Four women were killed in southern Texas in September, leading the authorities on the hunt for a serial killer who preyed on sex workers. On Wednesday, a grand jury indicted a Border Patrol agent for the killings, nearly three months after police say he confessed. The district attorney announced in a news conference on Wednesday that Juan David Ortiz told the police he wanted to "clean up the streets," as the Associated Press reports.

He killed these four innocent individuals in a cold, callous, and calculated way,” Webb County District Attorney Isidro Alaniz said at the news conference, per BuzzFeed News. He explained that Ortiz, a Border Patrol intel supervisor and Navy veteran, thought he was "doing a service" for the community by killing women believed to be sex workers. "He deemed them scum of the earth and wanted to move forward and clean the streets of these types of people," Alaniz said.
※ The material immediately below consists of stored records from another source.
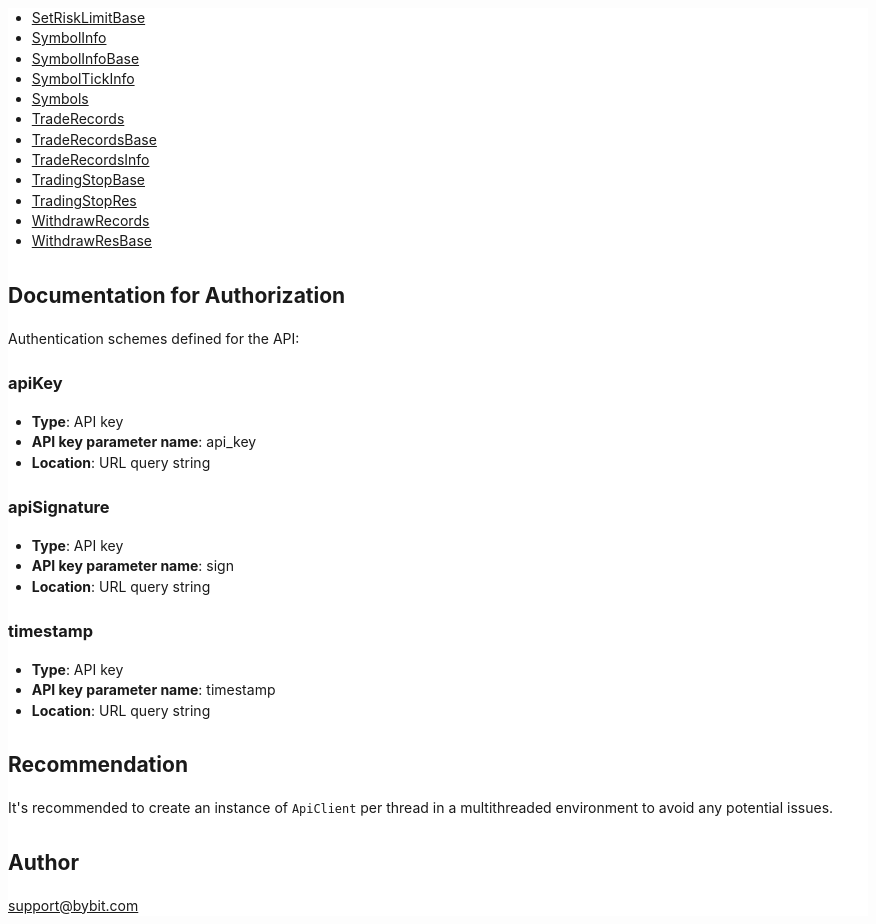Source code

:  - [SetRiskLimitBase](docs/SetRiskLimitBase.md)
 - [SymbolInfo](docs/SymbolInfo.md)
 - [SymbolInfoBase](docs/SymbolInfoBase.md)
 - [SymbolTickInfo](docs/SymbolTickInfo.md)
 - [Symbols](docs/Symbols.md)
 - [TradeRecords](docs/TradeRecords.md)
 - [TradeRecordsBase](docs/TradeRecordsBase.md)
 - [TradeRecordsInfo](docs/TradeRecordsInfo.md)
 - [TradingStopBase](docs/TradingStopBase.md)
 - [TradingStopRes](docs/TradingStopRes.md)
 - [WithdrawRecords](docs/WithdrawRecords.md)
 - [WithdrawResBase](docs/WithdrawResBase.md)


## Documentation for Authorization

Authentication schemes defined for the API:
### apiKey

- **Type**: API key
- **API key parameter name**: api_key
- **Location**: URL query string

### apiSignature

- **Type**: API key
- **API key parameter name**: sign
- **Location**: URL query string

### timestamp

- **Type**: API key
- **API key parameter name**: timestamp
- **Location**: URL query string


## Recommendation

It's recommended to create an instance of `ApiClient` per thread in a multithreaded environment to avoid any potential issues.

## Author

support@bybit.com

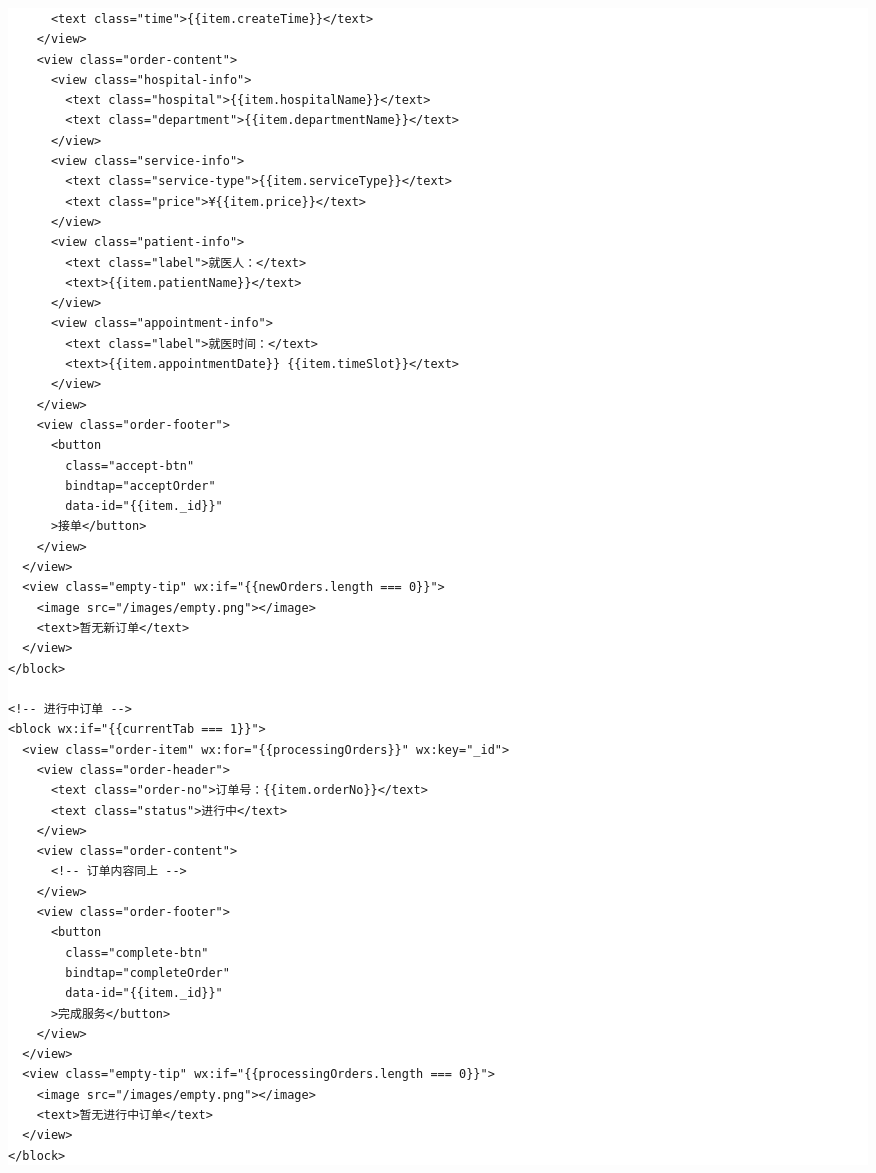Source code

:           <text class="time">{{item.createTime}}</text>
        </view>
        <view class="order-content">
          <view class="hospital-info">
            <text class="hospital">{{item.hospitalName}}</text>
            <text class="department">{{item.departmentName}}</text>
          </view>
          <view class="service-info">
            <text class="service-type">{{item.serviceType}}</text>
            <text class="price">¥{{item.price}}</text>
          </view>
          <view class="patient-info">
            <text class="label">就医人：</text>
            <text>{{item.patientName}}</text>
          </view>
          <view class="appointment-info">
            <text class="label">就医时间：</text>
            <text>{{item.appointmentDate}} {{item.timeSlot}}</text>
          </view>
        </view>
        <view class="order-footer">
          <button 
            class="accept-btn" 
            bindtap="acceptOrder" 
            data-id="{{item._id}}"
          >接单</button>
        </view>
      </view>
      <view class="empty-tip" wx:if="{{newOrders.length === 0}}">
        <image src="/images/empty.png"></image>
        <text>暂无新订单</text>
      </view>
    </block>

    <!-- 进行中订单 -->
    <block wx:if="{{currentTab === 1}}">
      <view class="order-item" wx:for="{{processingOrders}}" wx:key="_id">
        <view class="order-header">
          <text class="order-no">订单号：{{item.orderNo}}</text>
          <text class="status">进行中</text>
        </view>
        <view class="order-content">
          <!-- 订单内容同上 -->
        </view>
        <view class="order-footer">
          <button 
            class="complete-btn" 
            bindtap="completeOrder" 
            data-id="{{item._id}}"
          >完成服务</button>
        </view>
      </view>
      <view class="empty-tip" wx:if="{{processingOrders.length === 0}}">
        <image src="/images/empty.png"></image>
        <text>暂无进行中订单</text>
      </view>
    </block>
Ortiz has been in the Webb County jail since he was arrested on Sept. 15 and was initially held on a $2.5 million bond. Alaniz said Wednesday that because the border patrol agent presents a danger to society, the authorities will seek the death penalty.

Melissa Ramirez, the first victim, died on Sept. 3. Police claim Ortiz drove the 29-year-old to an isolated road, where he shot her multiple times. Claudine Ann Luera, 42, was killed on Sept. 13. He allegedly killed Guiselda Alicia Cantu, 35, and Janelle Ortiz, 28, the following day.

A fifth woman survived and ultimately led the authorities to Ortiz. Erika Pena told the police that Ortiz pointed a gun at her while they were in his truck, court documents obtained by the AP reveal. She was able to get out of the vehicle and told a state trooper who was at the same gas station as them what happened.

“I believe that if Erika Pena would not have escaped that day that there would be more victims right now in this case,” Alaniz said on Wednesday.

Along with four counts of capitol murder, the grand jury also indicted Ortiz on one count of aggravated assault with a deadly weapon, one count of unlawful restraint with reckless exposure to serious bodily injury, and evading arrest, as BuzzFeed reports.

Ortiz has a wife and two children, and the authorities described the 35-year-old as living a double life.

“By day, he was a family man. The evidence shows that he was a supervisor, that he would go about his daily activities like anybody here. He appeared normal by all accounts and circumstances,” Alaniz said at the news conference. “At the nighttime, he was somebody else — hunting the streets ... for this community of people and arbitrarily deciding who he was going to kill next.”

The grand jury only deliberated on Ortiz's charges for 20 minutes, BuzzFeed reports. He was placed on indefinite, unpaid suspension by the Border Patrol after his arrest, and it's unclear if the agency will take further action now that he's been indicted.